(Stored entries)
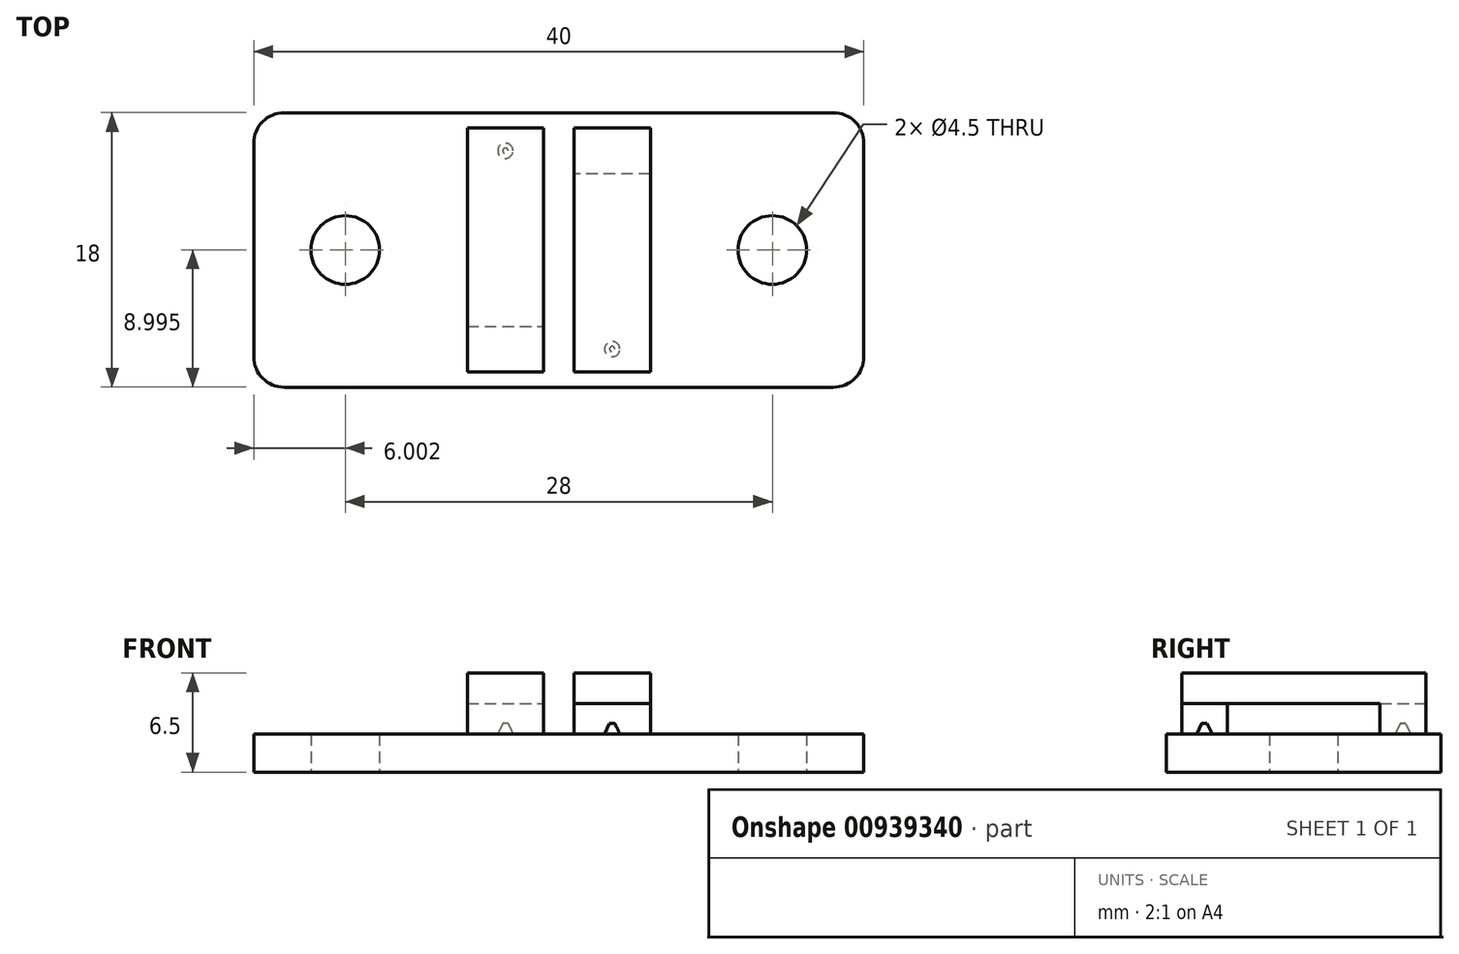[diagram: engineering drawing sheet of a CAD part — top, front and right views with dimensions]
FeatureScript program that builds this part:
annotation { "Feature Type Name" : "Feature", "Feature Type Description" : "" }
export const myFeature = defineFeature(function(context is Context, id is Id, definition is map)
    precondition{}
    {
        {
            var Q0;
            Q0=qCreatedBy(makeId("Top.planeOp"),FACE);
            var sketch = newSketch(context, id + "F0", { "sketchPlane" : qUnion([Q0])});
            skLineSegment(sketch, "E0.bottom", {"start": v(-18.19, 10.57) * mm, "end": v(17.81, 10.57) * mm});
            skLineSegment(sketch, "E0.top", {"start": v(-18.19, -7.43) * mm, "end": v(17.81, -7.43) * mm});
            skLineSegment(sketch, "E0.left", {"start": v(-20.19, 8.57) * mm, "end": v(-20.19, -5.43) * mm});
            skLineSegment(sketch, "E0.right", {"start": v(19.81, 8.57) * mm, "end": v(19.81, -5.43) * mm});
            skLineSegment(sketch, "E1", {"start": v(-20.19, 1.57) * mm, "end": v(19.81, 1.57) * mm, "construction": true});
            skCircle(sketch, "E2", {"center": v(13.81, 1.57) * mm, "radius": 2.25 * mm});
            skCircle(sketch, "E3", {"center": v(-14.19, 1.57) * mm, "radius": 2.25 * mm});
            skPoint(sketch, "E4.visualSharp", {"position": v(-20.19, -7.43) * mm});
            skArc(sketch, "E4.filletArc", {"start": v(-20.19, -5.43) * mm, "mid": v(-19.6, -6.85) * mm, "end": v(-18.19, -7.43) * mm});
            skPoint(sketch, "E5.visualSharp", {"position": v(-20.19, 10.57) * mm});
            skArc(sketch, "E5.filletArc", {"start": v(-18.19, 10.57) * mm, "mid": v(-19.6, 9.98) * mm, "end": v(-20.19, 8.57) * mm});
            skPoint(sketch, "E6.visualSharp", {"position": v(19.81, -7.43) * mm});
            skArc(sketch, "E6.filletArc", {"start": v(17.81, -7.43) * mm, "mid": v(19.23, -6.85) * mm, "end": v(19.81, -5.43) * mm});
            skPoint(sketch, "E7.visualSharp", {"position": v(19.81, 10.57) * mm});
            skArc(sketch, "E7.filletArc", {"start": v(19.81, 8.57) * mm, "mid": v(19.23, 9.98) * mm, "end": v(17.81, 10.57) * mm});
            skSolve(sketch);
        }
        {
            var Q0;
            Q0=makeQuery(id+"F0.imprint","IMPRINT",FACE,{"disambiguationData":[TD([[makeQuery(id+"F0.imprint","IMPRINT",EDGE,{"derivedFrom":sQuery(id+"F0.wireOp",EDGE,"E0.bottom")}),-1.0]])]});
            extrude(context, id + "F1", {"entities" : qUnion([Q0]), "depth" : 2.5 * mm, "offsetDistance" : 25 * mm});
        }
        {
            var Q0;
            Q0=makeQuery(id+"F1.opExtrude","CAP_FACE",FACE,{"disambiguationData":[OSD([sQuery(id+"F0.wireOp",EDGE,"E0.bottom"),sQuery(id+"F0.wireOp",EDGE,"E0.top"),sQuery(id+"F0.wireOp",EDGE,"E0.left"),sQuery(id+"F0.wireOp",EDGE,"E0.right"),sQuery(id+"F0.wireOp",EDGE,"E2"),sQuery(id+"F0.wireOp",EDGE,"E3")])],"isStart":false});
            var sketch = newSketch(context, id + "F2", { "sketchPlane" : qUnion([Q0])});
            skLineSegment(sketch, "E8.bottom", {"start": v(-6.19, -3.43) * mm, "end": v(-1.19, -3.43) * mm});
            skLineSegment(sketch, "E8.top", {"start": v(-6.19, -6.43) * mm, "end": v(-1.19, -6.43) * mm});
            skLineSegment(sketch, "E8.left", {"start": v(-6.19, -3.43) * mm, "end": v(-6.19, -6.43) * mm});
            skLineSegment(sketch, "E8.right", {"start": v(-1.19, -3.43) * mm, "end": v(-1.19, -6.43) * mm});
            skCircle(sketch, "E9.1", {"center": v(-14.19, 1.57) * mm, "radius": 2.25 * mm});
            skCircle(sketch, "E9.2", {"center": v(13.81, 1.57) * mm, "radius": 2.25 * mm});
            skLineSegment(sketch, "E10", {"start": v(-20.19, 1.57) * mm, "end": v(19.81, 1.57) * mm, "construction": true});
            skLineSegment(sketch, "E11", {"start": v(-0.19, 10.57) * mm, "end": v(-0.19, -7.43) * mm, "construction": true});
            skLineSegment(sketch, "E12.1.0", {"start": v(0.81, 6.57) * mm, "end": v(0.81, 9.57) * mm});
            skLineSegment(sketch, "E12.1.1", {"start": v(5.81, 9.57) * mm, "end": v(0.81, 9.57) * mm});
            skLineSegment(sketch, "E12.1.2", {"start": v(5.81, 6.57) * mm, "end": v(5.81, 9.57) * mm});
            skLineSegment(sketch, "E12.1.3", {"start": v(5.81, 6.57) * mm, "end": v(0.81, 6.57) * mm});
            skPoint(sketch, "E12.center", {"position": v(-0.19, 1.57) * mm});
            skCircle(sketch, "E13", {"center": v(3.31, -4.93) * mm, "radius": 0.5 * mm});
            skPoint(sketch, "E13.centerSnap0", {"position": v(3.31, 6.57) * mm});
            skPoint(sketch, "E13.centerSnap1", {"position": v(-1.19, -4.93) * mm});
            skCircle(sketch, "E14.1.0", {"center": v(-3.69, 8.07) * mm, "radius": 0.5 * mm});
            skSolve(sketch);
        }
        {
            var Q0;
            Q0=makeQuery(id+"F2.imprint","IMPRINT",FACE,{"disambiguationData":[TD([[makeQuery(id+"F2.imprint","IMPRINT",EDGE,{"derivedFrom":sQuery(id+"F2.wireOp",EDGE,"E8.bottom")}),-1.0]])]});
            var Q1;
            Q1=makeQuery(id+"F2.imprint","IMPRINT",FACE,{"disambiguationData":[TD([[makeQuery(id+"F2.imprint","IMPRINT",EDGE,{"derivedFrom":sQuery(id+"F2.wireOp",EDGE,"E12.1.0")}),-1.0]])]});
            extrude(context, id + "F3", {"entities" : qUnion([Q0, Q1]), "operationType" : NewBodyOperationType.ADD, "depth" : 2 * mm, "offsetDistance" : 25 * mm});
        }
        {
            var Q0;
            Q0=makeQuery(id+"F3.opExtrude","CAP_FACE",FACE,{"disambiguationData":[OSD([sQuery(id+"F2.wireOp",EDGE,"E8.bottom"),sQuery(id+"F2.wireOp",EDGE,"E8.top"),sQuery(id+"F2.wireOp",EDGE,"E8.left"),sQuery(id+"F2.wireOp",EDGE,"E8.right")])],"isStart":false});
            var sketch = newSketch(context, id + "F4", { "sketchPlane" : qUnion([Q0])});
            skPoint(sketch, "E15.0", {"position": v(0.81, 9.57) * mm});
            skLineSegment(sketch, "E16.bottom", {"start": v(-6.19, -6.43) * mm, "end": v(-1.19, -6.43) * mm});
            skLineSegment(sketch, "E16.top", {"start": v(-6.19, 9.57) * mm, "end": v(-1.19, 9.57) * mm});
            skLineSegment(sketch, "E16.left", {"start": v(-6.19, -6.43) * mm, "end": v(-6.19, 9.57) * mm});
            skLineSegment(sketch, "E16.right", {"start": v(-1.19, -6.43) * mm, "end": v(-1.19, 9.57) * mm});
            skPoint(sketch, "E17.0", {"position": v(5.81, 9.57) * mm});
            skLineSegment(sketch, "E18.bottom", {"start": v(5.81, 9.57) * mm, "end": v(0.81, 9.57) * mm});
            skLineSegment(sketch, "E18.top", {"start": v(5.81, -6.43) * mm, "end": v(0.81, -6.43) * mm});
            skLineSegment(sketch, "E18.left", {"start": v(5.81, 9.57) * mm, "end": v(5.81, -6.43) * mm});
            skLineSegment(sketch, "E18.right", {"start": v(0.81, 9.57) * mm, "end": v(0.81, -6.43) * mm});
            skSolve(sketch);
        }
        {
            var Q0;
            {var subQ0=sQuery(id+"F4.wireOp",EDGE,"E16.top");Q0=makeQuery(id+"F4.imprint","IMPRINT",FACE,{"disambiguationData":[TD([[makeQuery(id+"F4.imprint","IMPRINT",EDGE,{"derivedFrom":subQ0}),-1.0]])]});}
            var Q1;
            Q1=makeQuery(id+"F4.imprint","IMPRINT",FACE,{"disambiguationData":[TD([[makeQuery(id+"F4.imprint","IMPRINT",EDGE,{"derivedFrom":sQuery(id+"F4.wireOp",EDGE,"E18.bottom")}),1.0]])]});
            var Q2;
            {var subQ0=sQuery(id+"F4.wireOp",EDGE,"E16.bottom");Q2=makeQuery(id+"F4.imprint","IMPRINT",FACE,{"disambiguationData":[TD([[makeQuery(id+"F4.imprint","IMPRINT",EDGE,{"derivedFrom":subQ0}),1.0]])]});}
            extrude(context, id + "F5", {"entities" : qUnion([Q0, Q1, Q2]), "operationType" : NewBodyOperationType.ADD, "depth" : 2 * mm, "offsetDistance" : 25 * mm});
        }
        {
            var Q0;
            Q0=makeQuery(id+"F2.imprint","IMPRINT",FACE,{"disambiguationData":[TD([[makeQuery(id+"F2.imprint","IMPRINT",EDGE,{"derivedFrom":sQuery(id+"F2.wireOp",EDGE,"E14.1.0")}),1.0]])]});
            var Q1;
            Q1=makeQuery(id+"F2.imprint","IMPRINT",FACE,{"disambiguationData":[TD([[makeQuery(id+"F2.imprint","IMPRINT",EDGE,{"derivedFrom":sQuery(id+"F2.wireOp",EDGE,"E13")}),1.0]])]});
            extrude(context, id + "F6", {"entities" : qUnion([Q0, Q1]), "operationType" : NewBodyOperationType.ADD, "depth" : 0.7 * mm, "offsetDistance" : 25 * mm, "hasDraft" : true, "draftAngle" : 25 * degree, "draftPullDirection" : true});
        }
    });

What the exercise asks: Rewrite the data from its start through the line that contains "v(-20.19, -7.43) *", switching "skCircle" to "skDrawCircle" and keeping everything else unchanged. Leave the pictures out of the answer.

Answer to the problem:
[diagram: engineering drawing sheet of a CAD part — top, front and right views with dimensions]
FeatureScript program that builds this part:
annotation { "Feature Type Name" : "Feature", "Feature Type Description" : "" }
export const myFeature = defineFeature(function(context is Context, id is Id, definition is map)
    precondition{}
    {
        {
            var Q0;
            Q0=qCreatedBy(makeId("Top.planeOp"),FACE);
            var sketch = newSketch(context, id + "F0", { "sketchPlane" : qUnion([Q0])});
            skLineSegment(sketch, "E0.bottom", {"start": v(-18.19, 10.57) * mm, "end": v(17.81, 10.57) * mm});
            skLineSegment(sketch, "E0.top", {"start": v(-18.19, -7.43) * mm, "end": v(17.81, -7.43) * mm});
            skLineSegment(sketch, "E0.left", {"start": v(-20.19, 8.57) * mm, "end": v(-20.19, -5.43) * mm});
            skLineSegment(sketch, "E0.right", {"start": v(19.81, 8.57) * mm, "end": v(19.81, -5.43) * mm});
            skLineSegment(sketch, "E1", {"start": v(-20.19, 1.57) * mm, "end": v(19.81, 1.57) * mm, "construction": true});
            skDrawCircle(sketch, "E2", {"center": v(13.81, 1.57) * mm, "radius": 2.25 * mm});
            skDrawCircle(sketch, "E3", {"center": v(-14.19, 1.57) * mm, "radius": 2.25 * mm});
            skPoint(sketch, "E4.visualSharp", {"position": v(-20.19, -7.43) * mm});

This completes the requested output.